# SEITENAUSZUG
^^^^
Bis dahin sollte es aber noch eine Weile dauern. Zuerst mussten wir Baden erreichen, von dem wir uns viel versprachen, da es an der Aare lag und wir diesem Fluss eigentlich folgen konnten und so auf möglichst flaches Terrain hofften. Und tatsächlich ging es nach einer rasanten Abfahrt von Oberehrendingen nach Ennetbaden danach recht flach weiter, so dass wir zügig Strecke machten und bald in Brugg AG waren. Wie bereits im Vorfeld besprochen fuhren wir die Jugendherberge an. Dank guter Signalisierung fanden wir den Weg problemlos. Weniger problemlos war aber das Check-in. Es fand nämlich nicht statt – ausgebucht.


Voll auf die Maus!
^^^^
# AUSGELESENE AUFLISTUNG
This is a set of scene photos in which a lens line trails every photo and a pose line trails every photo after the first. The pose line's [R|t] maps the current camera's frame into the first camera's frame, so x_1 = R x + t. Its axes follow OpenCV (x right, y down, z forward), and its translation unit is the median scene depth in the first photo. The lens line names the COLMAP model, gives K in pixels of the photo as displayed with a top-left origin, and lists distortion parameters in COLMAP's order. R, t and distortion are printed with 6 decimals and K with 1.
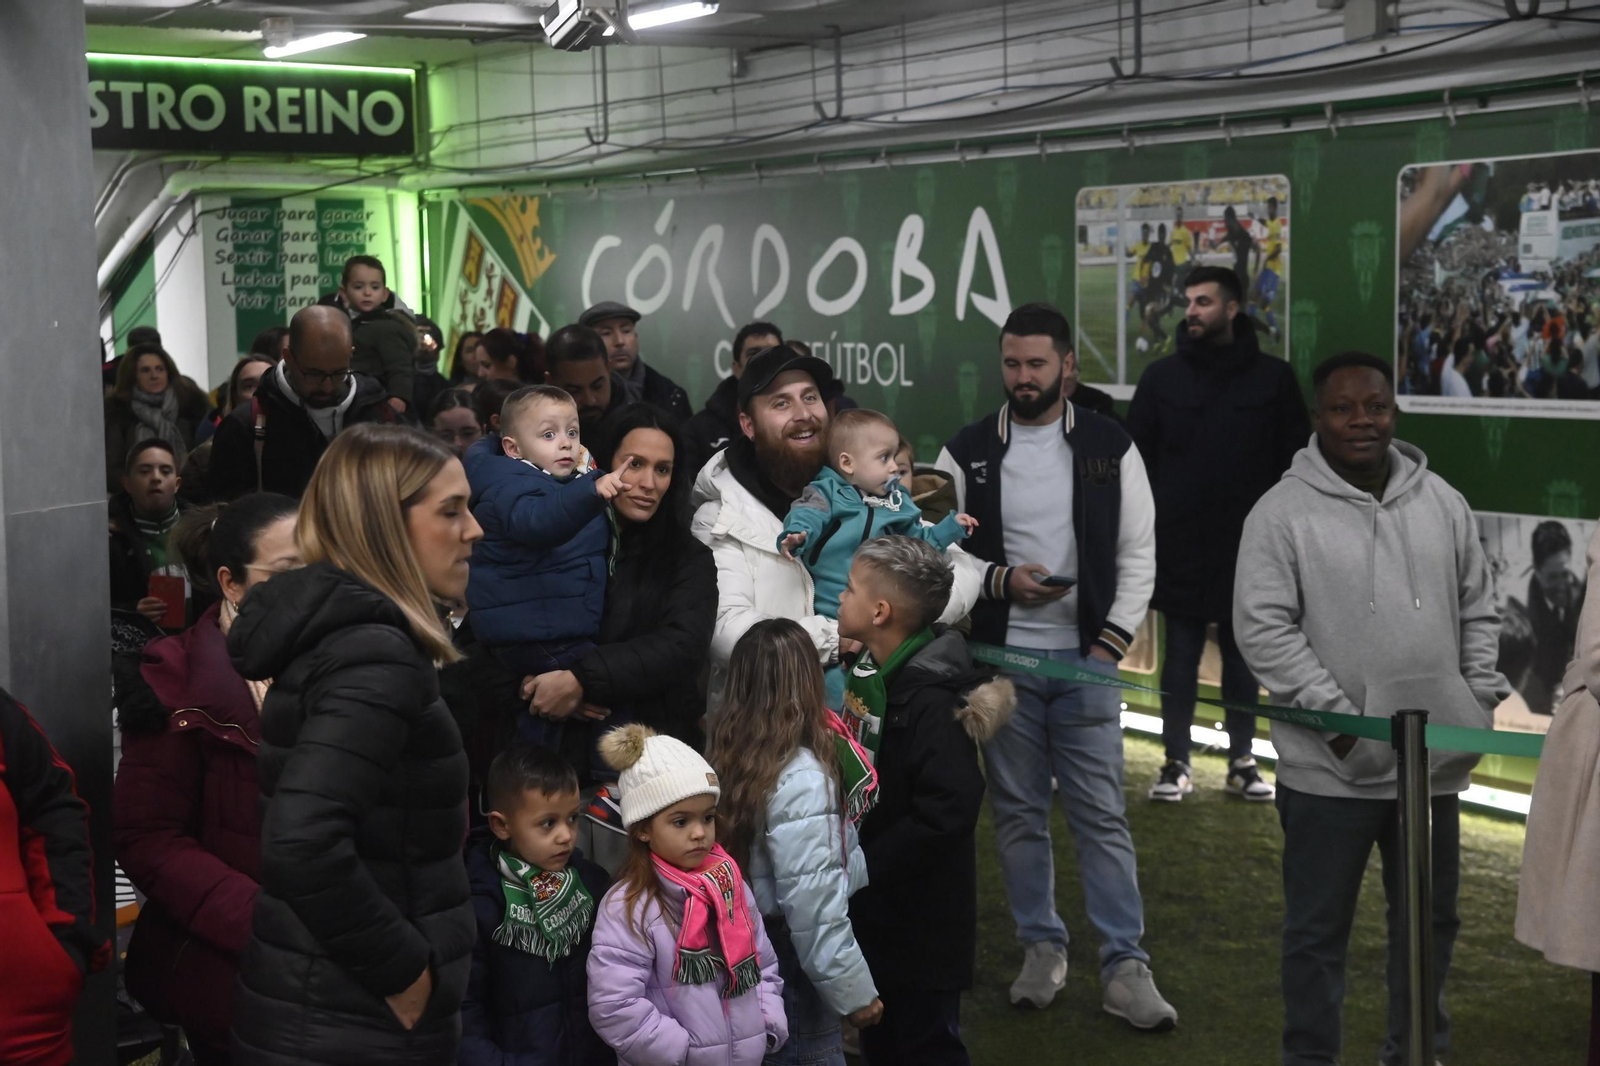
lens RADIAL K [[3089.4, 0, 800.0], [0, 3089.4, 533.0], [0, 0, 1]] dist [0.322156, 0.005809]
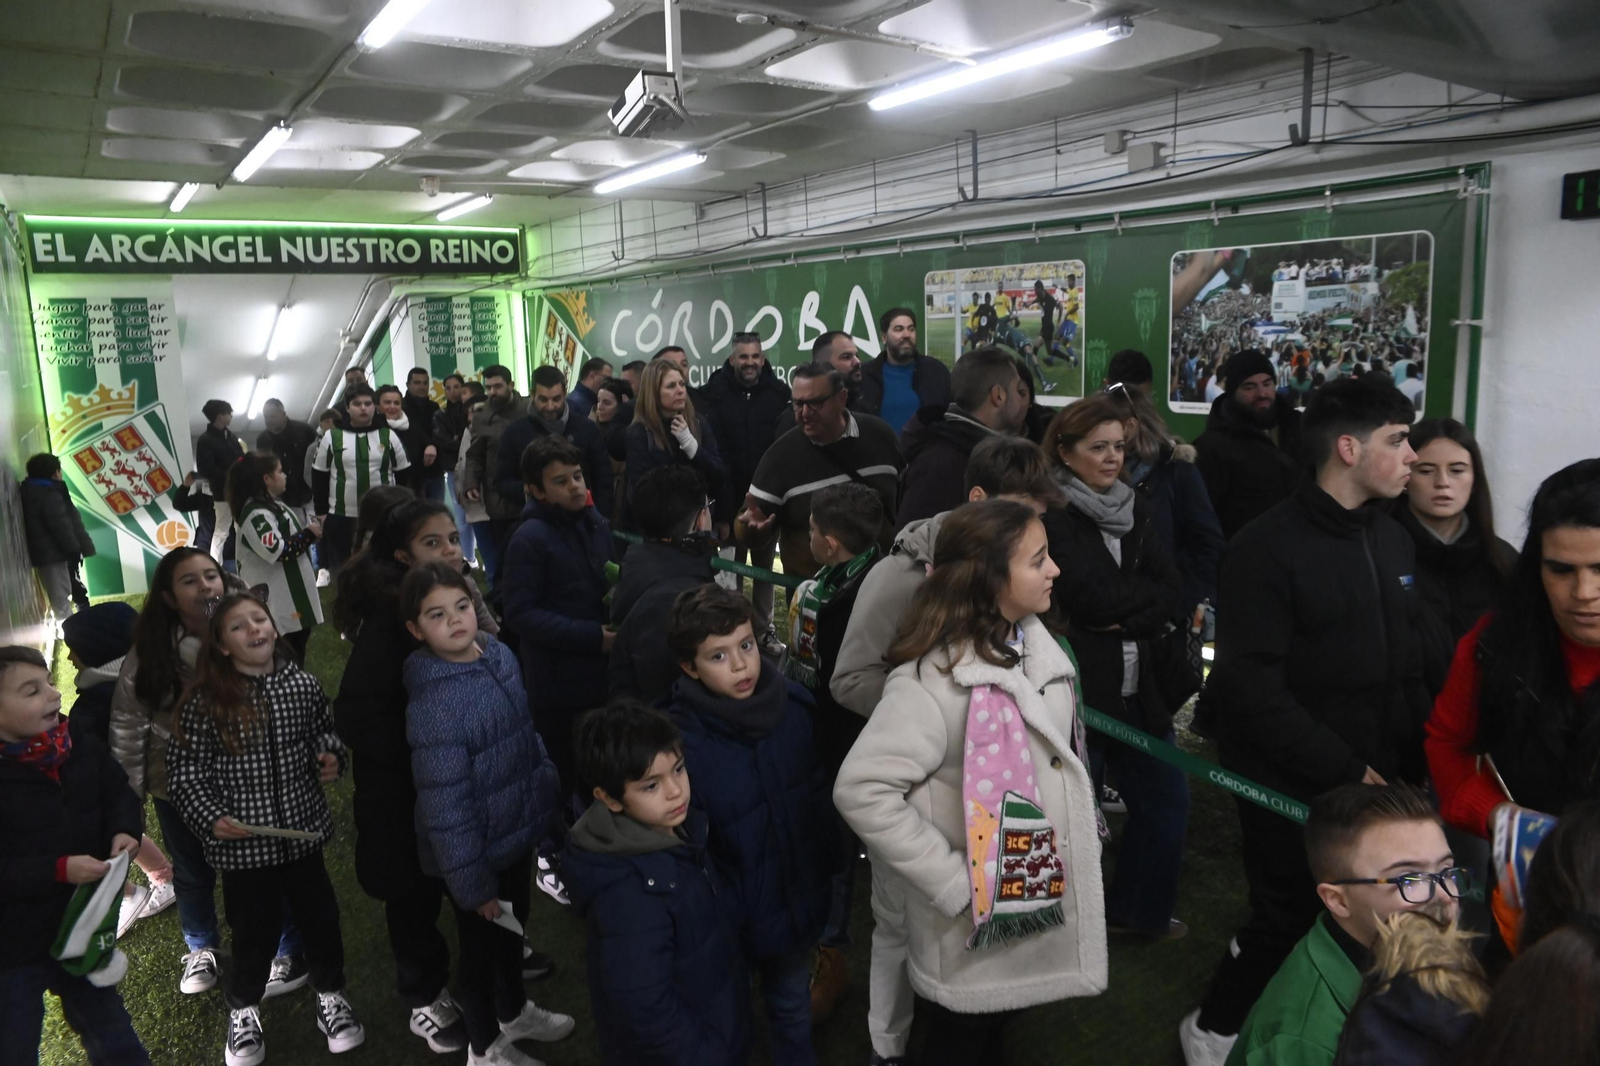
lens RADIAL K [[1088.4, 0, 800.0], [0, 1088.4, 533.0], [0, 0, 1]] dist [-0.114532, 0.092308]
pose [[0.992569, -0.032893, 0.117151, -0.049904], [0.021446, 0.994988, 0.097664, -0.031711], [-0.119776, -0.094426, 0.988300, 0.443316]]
^^^^
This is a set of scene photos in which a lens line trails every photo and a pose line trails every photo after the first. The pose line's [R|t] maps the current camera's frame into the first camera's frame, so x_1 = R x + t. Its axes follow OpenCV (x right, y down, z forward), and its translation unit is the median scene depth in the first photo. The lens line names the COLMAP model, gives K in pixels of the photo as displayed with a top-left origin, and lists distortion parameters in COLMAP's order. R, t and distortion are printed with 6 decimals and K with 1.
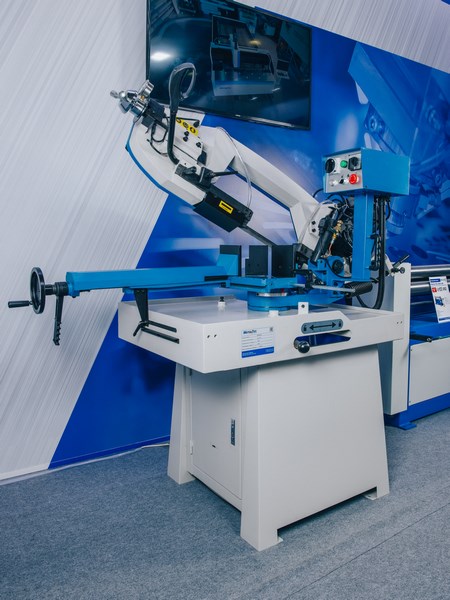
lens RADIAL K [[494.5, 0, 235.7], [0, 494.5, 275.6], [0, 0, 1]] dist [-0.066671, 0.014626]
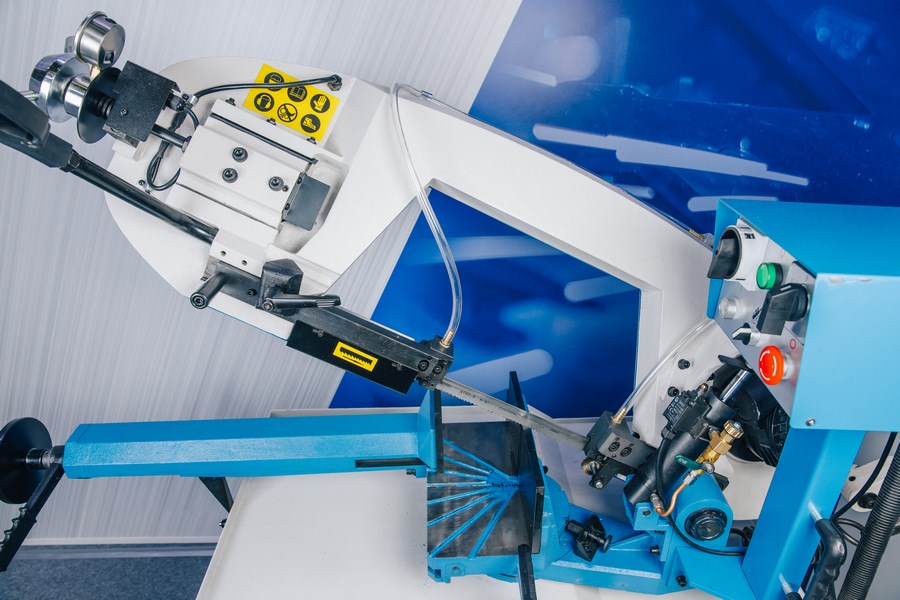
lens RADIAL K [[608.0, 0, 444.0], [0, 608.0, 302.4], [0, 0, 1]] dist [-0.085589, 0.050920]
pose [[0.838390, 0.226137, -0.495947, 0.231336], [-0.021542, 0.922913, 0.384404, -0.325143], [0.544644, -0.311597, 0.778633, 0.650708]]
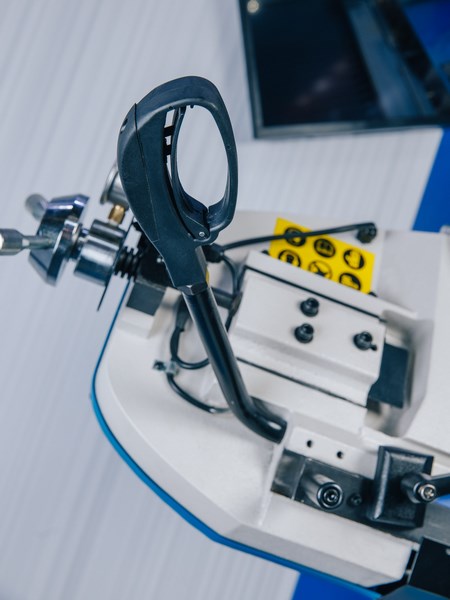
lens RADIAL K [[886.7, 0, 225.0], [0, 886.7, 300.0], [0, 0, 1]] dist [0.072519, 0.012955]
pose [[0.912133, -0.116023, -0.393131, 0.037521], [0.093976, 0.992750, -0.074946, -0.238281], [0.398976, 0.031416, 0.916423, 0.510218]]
^^^^
# AUFGABE
Gib den Seitenauszug über die Radtour nach Brugg vollständig und Wort für Wort wieder.

# ANTWORT UNTEN
Bis dahin sollte es aber noch eine Weile dauern. Zuerst mussten wir Baden erreichen, von dem wir uns viel versprachen, da es an der Aare lag und wir diesem Fluss eigentlich folgen konnten und so auf möglichst flaches Terrain hofften. Und tatsächlich ging es nach einer rasanten Abfahrt von Oberehrendingen nach Ennetbaden danach recht flach weiter, so dass wir zügig Strecke machten und bald in Brugg AG waren. Wie bereits im Vorfeld besprochen fuhren wir die Jugendherberge an. Dank guter Signalisierung fanden wir den Weg problemlos. Weniger problemlos war aber das Check-in. Es fand nämlich nicht statt – ausgebucht.


Voll auf die Maus!